[GIVEN INFORMATION]
####################
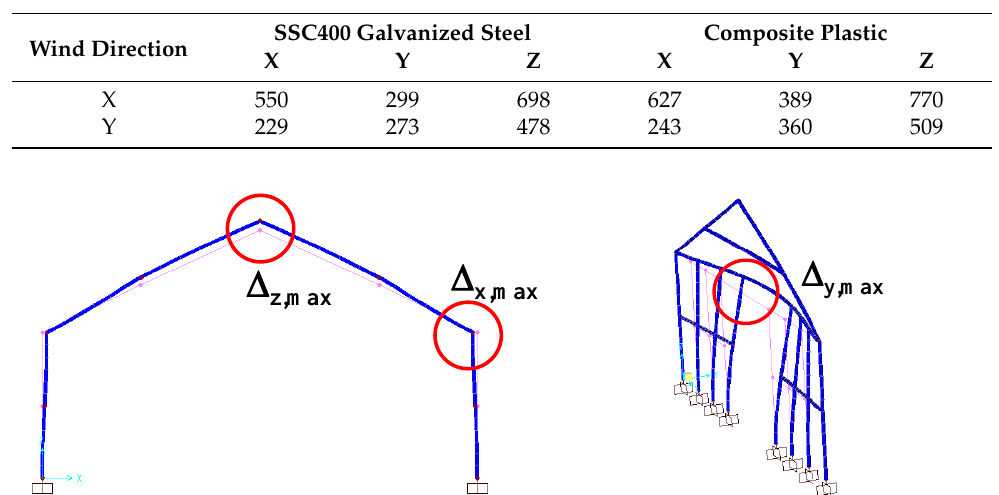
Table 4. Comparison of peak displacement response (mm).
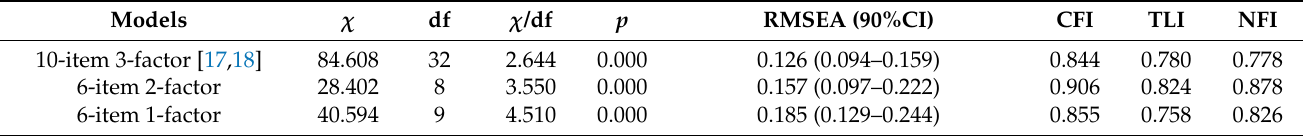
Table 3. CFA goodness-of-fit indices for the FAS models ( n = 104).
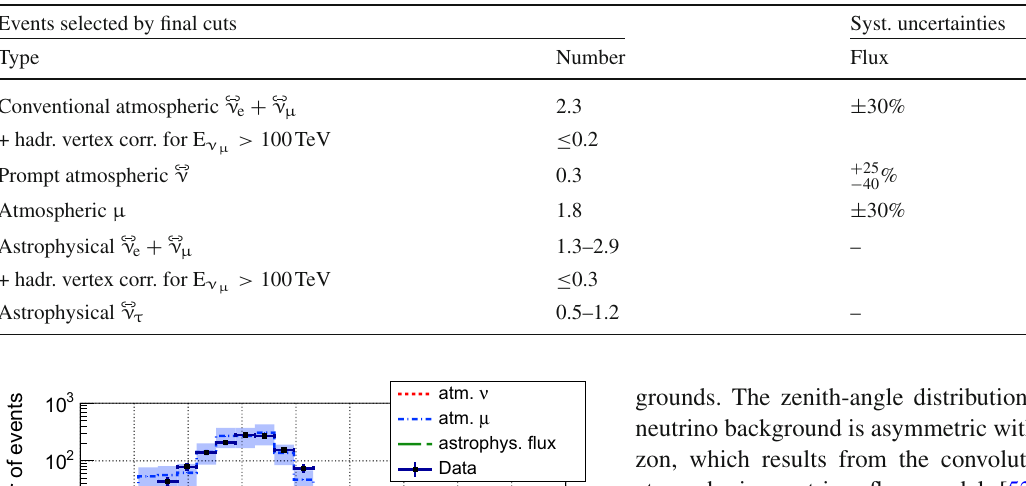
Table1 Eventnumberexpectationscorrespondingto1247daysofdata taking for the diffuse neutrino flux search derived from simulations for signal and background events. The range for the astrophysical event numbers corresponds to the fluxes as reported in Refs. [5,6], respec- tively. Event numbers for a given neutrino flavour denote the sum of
####################
[WHAT IS EXPECTED] Pictures aside, the material must be written out word for word.

[SOLUTION TO THE EXERCISE]
Table 4. Comparison of peak displacement response (mm).
Table 3. CFA goodness-of-fit indices for the FAS models ( n = 104).
Table1 Eventnumberexpectationscorrespondingto1247daysofdata taking for the diffuse neutrino flux search derived from simulations for signal and background events. The range for the astrophysical event numbers corresponds to the fluxes as reported in Refs. [5,6], respec- tively. Event numbers for a given neutrino flavour denote the sum of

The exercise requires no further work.